▶ Texto del ejercicio:
---------------
Jan Karski, el hombre que se deshizo en lágrimas ante Lanzmann, vivió unos años frenéticos como emisario del horror durante la Segunda Guerra Mundial. Jan Kozielevski, su nombre real (Lodz, Polonia, 1914-Washington, 2000), procedía de una familia católica de clase media. En 1931, su país y su juventud fueron arrasados por Hitler, aunque sus excepcionales cualidades para el análisis y la memorización lo convirtieron en un mirlo blanco para el Gobierno polaco -en la clandestinidad tras ser invadidos por Hitler-, que no dudó en reclutarlo para la Resistencia. "Soy un disco de gramófono que se graba, se transmite, se escucha", decía de sí mismo un lúcido Karski.
---------------
▶ Datos sin procesar:
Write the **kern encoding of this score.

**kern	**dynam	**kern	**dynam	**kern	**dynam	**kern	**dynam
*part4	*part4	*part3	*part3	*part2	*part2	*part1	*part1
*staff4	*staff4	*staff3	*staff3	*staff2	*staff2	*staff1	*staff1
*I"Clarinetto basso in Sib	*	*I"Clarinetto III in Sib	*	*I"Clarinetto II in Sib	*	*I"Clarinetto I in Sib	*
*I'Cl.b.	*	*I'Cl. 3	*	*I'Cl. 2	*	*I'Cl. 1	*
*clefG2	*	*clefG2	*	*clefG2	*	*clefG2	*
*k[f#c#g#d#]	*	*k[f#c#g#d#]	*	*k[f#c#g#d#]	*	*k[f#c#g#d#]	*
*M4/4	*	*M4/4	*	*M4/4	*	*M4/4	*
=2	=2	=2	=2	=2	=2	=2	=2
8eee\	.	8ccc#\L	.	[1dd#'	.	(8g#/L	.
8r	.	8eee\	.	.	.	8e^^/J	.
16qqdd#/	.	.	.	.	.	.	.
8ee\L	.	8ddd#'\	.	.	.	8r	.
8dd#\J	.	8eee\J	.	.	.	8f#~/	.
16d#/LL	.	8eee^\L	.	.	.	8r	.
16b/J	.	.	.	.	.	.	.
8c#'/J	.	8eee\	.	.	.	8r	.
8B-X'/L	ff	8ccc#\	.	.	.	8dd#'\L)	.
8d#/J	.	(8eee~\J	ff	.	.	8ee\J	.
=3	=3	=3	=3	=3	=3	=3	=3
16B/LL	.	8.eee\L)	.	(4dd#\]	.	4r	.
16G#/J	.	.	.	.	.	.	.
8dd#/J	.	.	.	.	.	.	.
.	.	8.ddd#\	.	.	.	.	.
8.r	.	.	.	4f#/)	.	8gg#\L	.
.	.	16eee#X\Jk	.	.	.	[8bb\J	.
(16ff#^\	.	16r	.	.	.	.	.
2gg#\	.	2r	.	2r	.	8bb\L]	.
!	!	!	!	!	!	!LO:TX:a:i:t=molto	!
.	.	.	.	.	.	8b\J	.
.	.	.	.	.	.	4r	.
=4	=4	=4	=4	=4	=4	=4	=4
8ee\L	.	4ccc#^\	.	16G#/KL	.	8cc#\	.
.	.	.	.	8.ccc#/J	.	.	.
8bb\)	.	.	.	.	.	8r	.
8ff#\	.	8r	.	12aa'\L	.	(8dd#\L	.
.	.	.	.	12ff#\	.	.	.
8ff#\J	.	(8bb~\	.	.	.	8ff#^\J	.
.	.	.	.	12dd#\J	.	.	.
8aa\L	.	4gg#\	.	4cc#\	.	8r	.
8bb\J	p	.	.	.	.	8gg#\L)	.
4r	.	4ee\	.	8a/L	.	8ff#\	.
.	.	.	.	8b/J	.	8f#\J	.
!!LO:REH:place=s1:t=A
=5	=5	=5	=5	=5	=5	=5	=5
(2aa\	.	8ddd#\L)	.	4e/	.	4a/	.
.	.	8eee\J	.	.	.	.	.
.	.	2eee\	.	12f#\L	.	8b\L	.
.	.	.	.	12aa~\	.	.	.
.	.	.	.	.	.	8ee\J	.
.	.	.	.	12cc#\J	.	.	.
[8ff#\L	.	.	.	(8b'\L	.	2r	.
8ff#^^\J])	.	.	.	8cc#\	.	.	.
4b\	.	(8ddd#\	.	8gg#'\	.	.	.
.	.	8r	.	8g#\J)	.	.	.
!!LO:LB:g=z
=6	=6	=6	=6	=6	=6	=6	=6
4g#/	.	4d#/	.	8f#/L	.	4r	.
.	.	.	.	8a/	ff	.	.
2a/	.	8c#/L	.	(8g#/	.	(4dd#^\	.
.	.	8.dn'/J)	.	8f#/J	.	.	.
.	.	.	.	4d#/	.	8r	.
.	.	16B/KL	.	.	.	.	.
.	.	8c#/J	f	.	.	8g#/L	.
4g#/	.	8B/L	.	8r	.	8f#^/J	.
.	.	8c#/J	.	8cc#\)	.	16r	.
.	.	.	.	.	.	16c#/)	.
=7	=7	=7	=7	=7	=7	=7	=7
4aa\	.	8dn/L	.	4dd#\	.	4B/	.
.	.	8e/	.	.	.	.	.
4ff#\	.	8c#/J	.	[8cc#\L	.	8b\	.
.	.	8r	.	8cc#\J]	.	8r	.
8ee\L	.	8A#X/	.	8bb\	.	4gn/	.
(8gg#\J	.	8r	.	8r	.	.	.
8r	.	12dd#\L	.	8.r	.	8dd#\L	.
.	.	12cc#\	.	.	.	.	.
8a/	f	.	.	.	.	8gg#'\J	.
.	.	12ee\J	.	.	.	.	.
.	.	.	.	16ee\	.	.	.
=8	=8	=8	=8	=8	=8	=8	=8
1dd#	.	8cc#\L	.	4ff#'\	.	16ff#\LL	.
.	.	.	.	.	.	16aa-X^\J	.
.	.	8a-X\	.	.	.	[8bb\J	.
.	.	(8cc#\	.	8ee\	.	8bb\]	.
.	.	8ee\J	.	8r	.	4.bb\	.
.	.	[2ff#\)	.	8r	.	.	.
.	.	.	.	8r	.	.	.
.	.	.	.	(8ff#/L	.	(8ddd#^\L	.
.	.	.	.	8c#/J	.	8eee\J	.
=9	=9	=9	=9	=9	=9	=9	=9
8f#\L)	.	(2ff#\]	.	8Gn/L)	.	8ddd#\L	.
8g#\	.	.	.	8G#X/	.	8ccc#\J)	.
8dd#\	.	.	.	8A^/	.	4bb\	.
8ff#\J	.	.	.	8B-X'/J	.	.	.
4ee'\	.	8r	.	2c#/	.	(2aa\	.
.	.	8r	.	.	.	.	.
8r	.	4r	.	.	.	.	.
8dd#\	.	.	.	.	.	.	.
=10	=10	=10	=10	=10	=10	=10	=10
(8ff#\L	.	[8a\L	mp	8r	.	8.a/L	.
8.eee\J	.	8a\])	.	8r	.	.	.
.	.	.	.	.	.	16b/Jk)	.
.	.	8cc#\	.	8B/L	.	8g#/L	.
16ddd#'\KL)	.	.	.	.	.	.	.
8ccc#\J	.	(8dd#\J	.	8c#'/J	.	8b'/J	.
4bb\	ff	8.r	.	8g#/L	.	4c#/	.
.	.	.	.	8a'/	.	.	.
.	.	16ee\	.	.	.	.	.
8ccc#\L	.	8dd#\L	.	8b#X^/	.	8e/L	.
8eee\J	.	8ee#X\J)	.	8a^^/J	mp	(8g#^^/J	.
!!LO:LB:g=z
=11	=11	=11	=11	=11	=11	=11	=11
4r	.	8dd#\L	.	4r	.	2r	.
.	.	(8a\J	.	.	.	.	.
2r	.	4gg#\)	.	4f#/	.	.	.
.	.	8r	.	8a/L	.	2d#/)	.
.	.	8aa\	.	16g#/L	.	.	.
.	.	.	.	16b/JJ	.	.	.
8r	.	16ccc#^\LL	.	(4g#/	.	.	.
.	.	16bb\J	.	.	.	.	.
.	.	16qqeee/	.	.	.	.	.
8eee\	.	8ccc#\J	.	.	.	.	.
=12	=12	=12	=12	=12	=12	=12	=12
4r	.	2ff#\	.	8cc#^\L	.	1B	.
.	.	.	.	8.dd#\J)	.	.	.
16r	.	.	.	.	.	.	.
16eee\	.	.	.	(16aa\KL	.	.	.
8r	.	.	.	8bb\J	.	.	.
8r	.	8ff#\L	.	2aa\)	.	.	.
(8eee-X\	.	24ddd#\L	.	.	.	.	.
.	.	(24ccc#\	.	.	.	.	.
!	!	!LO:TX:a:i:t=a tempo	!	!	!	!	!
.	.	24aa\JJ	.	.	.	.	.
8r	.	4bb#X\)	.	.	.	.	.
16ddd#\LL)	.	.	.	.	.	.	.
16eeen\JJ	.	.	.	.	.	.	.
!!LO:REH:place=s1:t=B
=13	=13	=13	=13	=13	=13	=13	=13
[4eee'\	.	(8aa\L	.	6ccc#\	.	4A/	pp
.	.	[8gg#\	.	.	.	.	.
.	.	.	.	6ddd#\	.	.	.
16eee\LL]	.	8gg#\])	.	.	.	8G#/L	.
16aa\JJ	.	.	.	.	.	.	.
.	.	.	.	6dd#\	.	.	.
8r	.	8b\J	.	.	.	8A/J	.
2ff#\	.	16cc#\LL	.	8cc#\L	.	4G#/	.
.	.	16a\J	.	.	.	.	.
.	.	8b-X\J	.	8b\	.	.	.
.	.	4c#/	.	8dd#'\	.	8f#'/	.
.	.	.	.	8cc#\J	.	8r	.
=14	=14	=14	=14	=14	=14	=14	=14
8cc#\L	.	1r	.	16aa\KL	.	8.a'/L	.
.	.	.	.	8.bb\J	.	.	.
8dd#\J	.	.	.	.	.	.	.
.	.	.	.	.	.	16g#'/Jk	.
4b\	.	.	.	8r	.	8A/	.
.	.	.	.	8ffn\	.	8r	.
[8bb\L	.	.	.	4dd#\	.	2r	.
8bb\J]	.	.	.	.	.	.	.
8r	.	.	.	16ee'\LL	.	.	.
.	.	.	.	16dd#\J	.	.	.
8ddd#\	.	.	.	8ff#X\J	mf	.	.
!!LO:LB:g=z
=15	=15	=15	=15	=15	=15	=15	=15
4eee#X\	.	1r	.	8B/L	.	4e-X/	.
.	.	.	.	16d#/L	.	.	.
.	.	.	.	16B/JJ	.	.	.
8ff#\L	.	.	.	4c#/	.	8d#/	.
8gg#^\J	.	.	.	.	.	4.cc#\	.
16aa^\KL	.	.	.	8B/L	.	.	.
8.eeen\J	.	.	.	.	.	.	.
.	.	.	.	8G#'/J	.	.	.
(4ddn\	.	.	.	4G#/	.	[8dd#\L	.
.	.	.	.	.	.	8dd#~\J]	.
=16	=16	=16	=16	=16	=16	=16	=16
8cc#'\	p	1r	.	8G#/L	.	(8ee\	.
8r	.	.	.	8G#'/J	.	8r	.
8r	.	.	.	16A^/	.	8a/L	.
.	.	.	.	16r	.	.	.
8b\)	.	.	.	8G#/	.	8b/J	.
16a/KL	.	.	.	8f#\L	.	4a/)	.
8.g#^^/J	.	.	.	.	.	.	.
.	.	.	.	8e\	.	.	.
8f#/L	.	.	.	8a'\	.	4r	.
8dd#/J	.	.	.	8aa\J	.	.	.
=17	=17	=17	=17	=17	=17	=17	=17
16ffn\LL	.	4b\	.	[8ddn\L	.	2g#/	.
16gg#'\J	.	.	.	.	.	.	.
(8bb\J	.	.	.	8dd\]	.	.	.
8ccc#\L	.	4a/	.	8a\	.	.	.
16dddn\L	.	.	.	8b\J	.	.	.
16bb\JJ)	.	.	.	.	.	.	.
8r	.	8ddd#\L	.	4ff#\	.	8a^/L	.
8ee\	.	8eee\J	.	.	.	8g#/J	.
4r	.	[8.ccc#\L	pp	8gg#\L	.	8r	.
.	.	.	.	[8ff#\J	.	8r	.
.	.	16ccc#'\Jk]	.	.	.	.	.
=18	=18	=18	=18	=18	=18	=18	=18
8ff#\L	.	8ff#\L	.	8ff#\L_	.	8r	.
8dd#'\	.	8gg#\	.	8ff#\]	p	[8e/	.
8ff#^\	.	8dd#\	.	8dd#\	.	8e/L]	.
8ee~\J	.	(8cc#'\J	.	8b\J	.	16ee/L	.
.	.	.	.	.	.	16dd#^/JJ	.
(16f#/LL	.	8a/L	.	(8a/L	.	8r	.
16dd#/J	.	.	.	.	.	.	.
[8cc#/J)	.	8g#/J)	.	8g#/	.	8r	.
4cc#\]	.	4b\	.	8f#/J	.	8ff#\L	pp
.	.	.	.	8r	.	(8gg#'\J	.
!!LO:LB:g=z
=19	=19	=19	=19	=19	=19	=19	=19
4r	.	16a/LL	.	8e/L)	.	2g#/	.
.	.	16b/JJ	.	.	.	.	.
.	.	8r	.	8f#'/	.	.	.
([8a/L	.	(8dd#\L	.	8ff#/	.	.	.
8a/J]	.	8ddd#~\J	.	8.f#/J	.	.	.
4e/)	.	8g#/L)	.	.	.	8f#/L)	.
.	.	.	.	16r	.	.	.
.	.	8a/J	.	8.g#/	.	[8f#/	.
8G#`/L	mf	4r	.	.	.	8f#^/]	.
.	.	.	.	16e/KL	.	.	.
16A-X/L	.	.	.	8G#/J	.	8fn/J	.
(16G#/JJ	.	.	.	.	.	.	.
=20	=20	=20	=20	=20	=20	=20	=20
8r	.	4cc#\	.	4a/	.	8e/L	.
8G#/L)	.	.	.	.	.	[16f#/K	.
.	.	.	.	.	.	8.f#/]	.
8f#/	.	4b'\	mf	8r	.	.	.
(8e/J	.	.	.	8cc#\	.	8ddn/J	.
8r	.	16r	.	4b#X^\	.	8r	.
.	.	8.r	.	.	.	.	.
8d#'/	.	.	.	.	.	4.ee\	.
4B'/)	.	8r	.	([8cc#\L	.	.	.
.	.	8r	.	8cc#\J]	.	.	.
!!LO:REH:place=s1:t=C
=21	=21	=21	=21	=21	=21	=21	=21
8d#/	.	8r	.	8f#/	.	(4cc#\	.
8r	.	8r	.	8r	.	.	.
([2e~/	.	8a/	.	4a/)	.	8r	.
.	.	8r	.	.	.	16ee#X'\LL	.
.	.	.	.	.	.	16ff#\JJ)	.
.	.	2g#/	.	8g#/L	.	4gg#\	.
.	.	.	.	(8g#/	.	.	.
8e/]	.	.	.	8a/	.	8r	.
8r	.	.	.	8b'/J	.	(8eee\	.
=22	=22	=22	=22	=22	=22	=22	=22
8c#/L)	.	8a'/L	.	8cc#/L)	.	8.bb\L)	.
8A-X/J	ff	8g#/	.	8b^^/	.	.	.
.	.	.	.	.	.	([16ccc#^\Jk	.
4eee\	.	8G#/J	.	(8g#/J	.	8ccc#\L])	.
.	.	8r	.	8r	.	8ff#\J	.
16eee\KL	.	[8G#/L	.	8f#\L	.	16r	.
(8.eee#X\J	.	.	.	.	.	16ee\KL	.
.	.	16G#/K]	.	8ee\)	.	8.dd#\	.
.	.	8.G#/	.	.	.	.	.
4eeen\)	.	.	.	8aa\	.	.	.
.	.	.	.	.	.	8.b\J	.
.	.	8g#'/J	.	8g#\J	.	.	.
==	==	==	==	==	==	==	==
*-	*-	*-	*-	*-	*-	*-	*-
---------------
▶ Consigna 1:
Responda brevemente, según el texto sobre Jan Karski:
(a) ¿Cuál era el nombre real de Jan Karski?
(b) ¿De qué tipo de familia procedía?
(c) ¿A qué se comparaba Karski a sí mismo?
▶ Consigna 2:
Transcriba del texto sobre Jan Karski el fragmento que va desde "Jan Karski, el" hasta "un lúcido Karski.", ambas palabras incluidas.
▶ Consigna 3:
Retome el texto sobre Jan Karski y continúelo a partir de donde termina.

▶ Respuesta 1:
(a) Jan Kozielevski.
(b) De una familia católica de clase media.
(c) A un disco de gramófono que se graba, se transmite y se escucha.

▶ Respuesta 2:
Jan Karski, el hombre que se deshizo en lágrimas ante Lanzmann, vivió unos años frenéticos como emisario del horror durante la Segunda Guerra Mundial. Jan Kozielevski, su nombre real (Lodz, Polonia, 1914-Washington, 2000), procedía de una familia católica de clase media. En 1931, su país y su juventud fueron arrasados por Hitler, aunque sus excepcionales cualidades para el análisis y la memorización lo convirtieron en un mirlo blanco para el Gobierno polaco -en la clandestinidad tras ser invadidos por Hitler-, que no dudó en reclutarlo para la Resistencia. "Soy un disco de gramófono que se graba, se transmite, se escucha", decía de sí mismo un lúcido Karski.

▶ Respuesta 3:
Tenaz y tozudo, Karski se empeñó en revelar al mundo la verdad sobre el exterminio nazi. En 1944 escribió un libro, Historia de un Estado clandestino (ahora se edita por primera vez en España por la editorial Acantilado), donde contaba su lucha por la libertad de Polonia y el estremecedor testimonio de los judíos del gueto de Varsovia y los campos de exterminio. Fue un éxito. Vendió más de medio millón de ejemplares en pocos meses en Estados Unidos. Cuando se convirtió en un personaje incómodo para Stalin y los aliados, enmudeció. En 1981, Jan Karski rompió su silencio de cuarenta años dando público testimonio de lo que había visto: "Al terminar la guerra supe que ni los Gobiernos ni los líderes, ni los eruditos, ni los escritores declaraban haber estado al corriente de lo acaecido a los judíos. Se mostraban sorprendidos. La muerte de seis millones de seres inocentes era un aterrador secreto. Aquel día me convertí en judío. Soy polaco, norteamericano, judío cristiano, católico practicante. Y aunque no soy un hereje, declaro que la humanidad ha cometido un segundo pecado original: por obediencia o por negligencia, por ignorancia autoimpuesta o por insensibilidad, por egoísmo o por hiprocresía, o incluso por frío cálculo. Ese pecado atormentará a la humanidad hasta el fin del mundo".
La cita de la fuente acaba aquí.